Jawi is appealing against the Federal Territory Shariah High Court’s decision on February 26 to discharge Nik Raina for selling a book deemed un-Islamic entitled “Allah, Kebebasan dan Cinta”, which was translated from the English Version written by Canadian author Irshad Manji, at the bookstore in 2012.
Aside from the continuing its years-long prosecution of her, chief shariah prosecutor Mohamad Adib Husain has also taken the unusual step of serving the notice of the appeal directly to Nik Raina at her place of work at the Mid Valley Megamall.
Nik Raina in her statement recounted the troubles and humiliation she and her colleagues had suffered since the day Jawi raided her workplace at the Borders bookstore without notice on May 23, 2012.
She said all the staff, both Muslim and non-Muslim, gave their full cooperation to Jawi during the interrogation but were treated roughly.
"Then, after I had given a written statement at the Jawi office to assist investigations, I was arrested. My employer pleaded again and again to Jawi and the authorities to settle the issue amicably.
"But on May 30, 2012, Jawi insisted on charging me at the shariah court for circulating a book that was said to insult Islam," she said.
Nik Raina said she was neither the author nor the owner of the bookstore, and Jawi knew well she had no control to over the kinds of books sold at the outlet, and that there was no fatwa or ban on the book at the time of the raid.
She also recounted her days in court and the humiliation she suffered, each time she was put in the dock and called "the accused", as well as having her freedom restricted while she was on bail.
Some people had looked at her as one who "insulted" her religion, and had also treated her family with suspicion even though they knew nothing of the issue.
"I was trapped in such a situation and my employer defended me by taking the last option, which was challenging Jawi through a judicial review that exposed Jawi's lame and invalid action," she said.
On March 22, 2013, High Court judge Datuk Zaleha Yusof found Jawi's action against her was unlawful and ordered the department to drop its charges against Nik Raina.
However, the chief shariah prosecutor refused to drop the charges when her case was called in the shariah court on October 7 that year, saying that the prosecution was appealing against the civil court's decision. Her case was postponed.
On December 30 last year, the court of appeal upheld the high court's decision, calling Jawi's action to be unlawful and unconstitutional.
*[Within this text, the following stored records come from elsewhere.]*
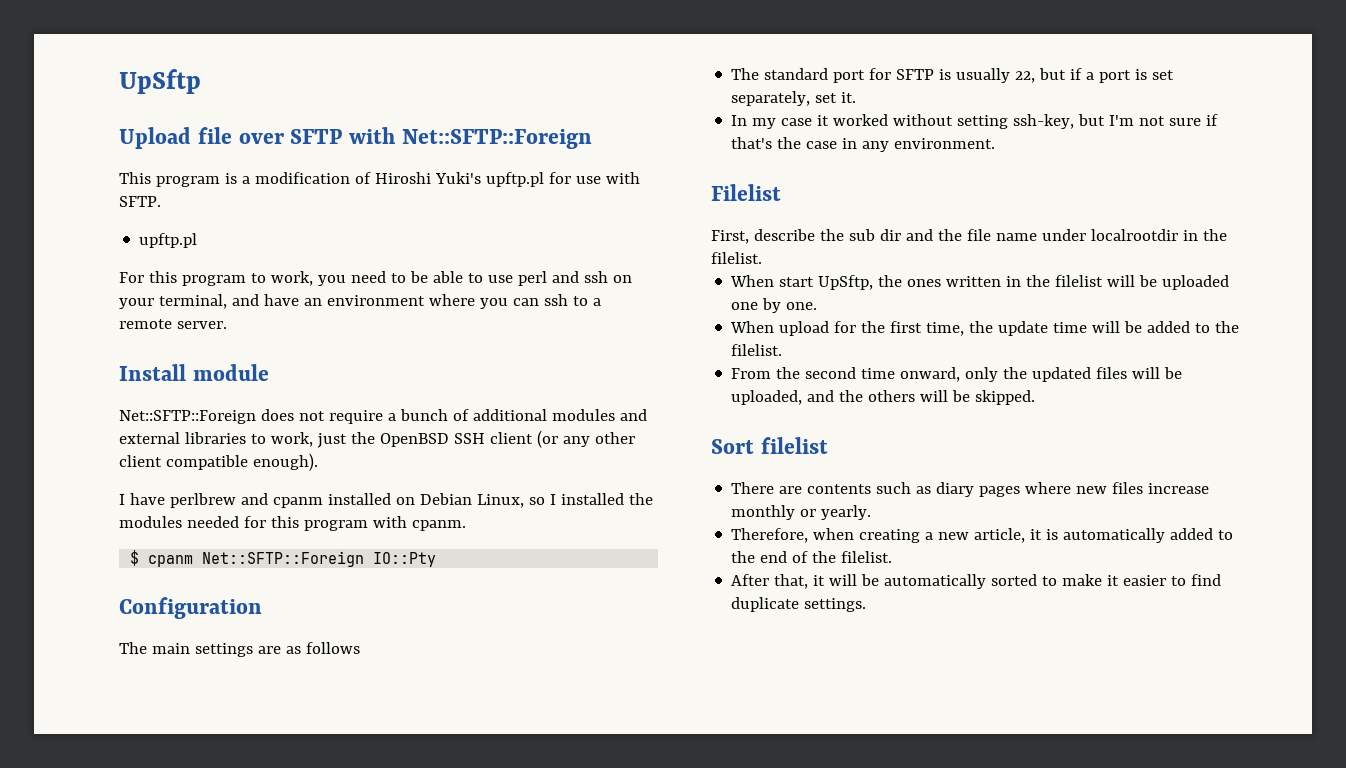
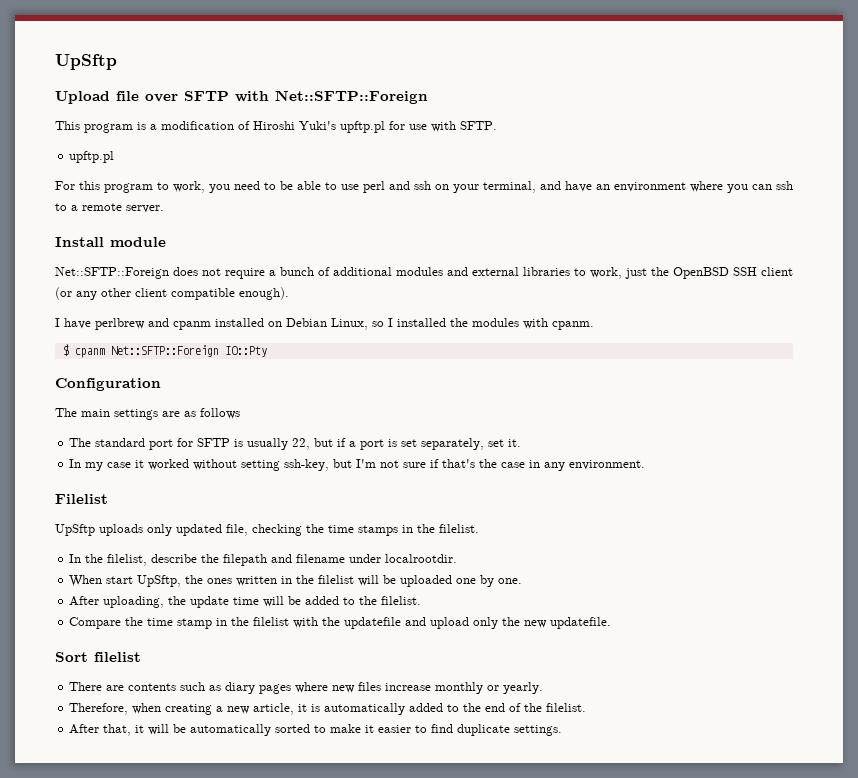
[186,516,368,531] needed for this program -> (519, 322) none
[711,229,1227,244] [711,252,762,264] First, describe the sub dir and the file name under localrootdir in the filelist. -> [55,524,479,536] [69,554,458,566] UpSftp uploads only updated file, checking the time stamps in the filelist. // In the filelist, describe the filepath and filename under localrootdir.
[730,321,965,336] When upload for the first time, -> [69,596,165,608] After uploading,
[731,367,1183,382] [731,390,1036,405] From the second time onward, only the updated files will be uploaded, and the others will be skipped. -> [69,617,612,629] Compare the time stamp in the filelist with the updatefile and upload only the new updatefile.

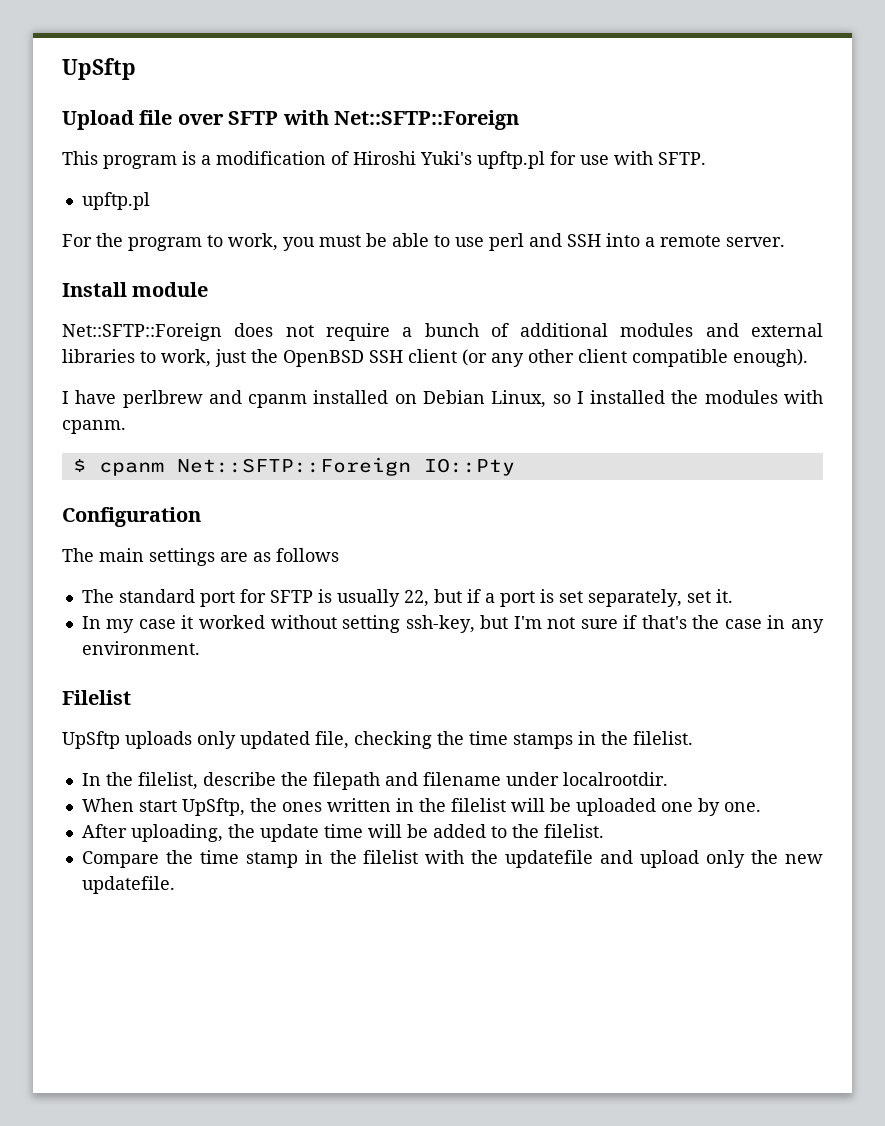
[79,181,100,190] this -> [96,233,123,247] the
[234,181,276,190] need to -> [319,235,361,247] must
[414,181,793,193] [55,203,67,211] ssh on your terminal, and have an environment where you can ssh to -> [567,233,640,247] SSH into
[55,652,141,662] [69,682,544,694] [69,703,587,715] [69,724,563,736] // Sort filelist // There are contents such as diary pages where new files increase monthly or yearly. // Therefore, when creating a new article, it is automatically added to the end of the filelist. // After that, it will be automatically sorted to make it easier to find duplicate settings. -> (175, 885) none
Nik Raina said her lawyer convinced the shariah court judge that it was unjust and cruel to continuously burden someone with endless prosecution, and after considering the impact the whole issue had had on her, she was given a discharge not amounting to an acquittal.
However, on March 9, Jawi filed an appeal against the decision to the shariah court of appeal and three days later, the department served her a notice of the appeal.
"I am surprised...does the shariah chief prosecutor not respect the orders by the civil and shariah courts? What good will victimising me bring? What ills would freeing me bring Jawi and Muslims?
"Does the Attorney-General's Chambers not advise about the dangers of clashing with the law with what Jawi is doing?" she asked.
Nik Raina said she was tired of dealing with Jawi, which she said was "insisting on something that brings benefit to nobody", and begged the Yang Di-Pertuan Agong, the head of Islam in Malaysia, to reprimand the department and to tell it to use wisdom when taking action.
"I am stressed out and I plead to leaders of this country to look at what Jawi is doing, which is making the public, namely Muslims, weary," she said, adding that it was also very unfair that her employer had to keep paying the legal cost to defend her.
"I am embarrassed to keep burdening my boss that way. On my own, I cannot afford the legal fees. My future job prospects are also jeopardised...this is my dilemma, which Jawi will never think about."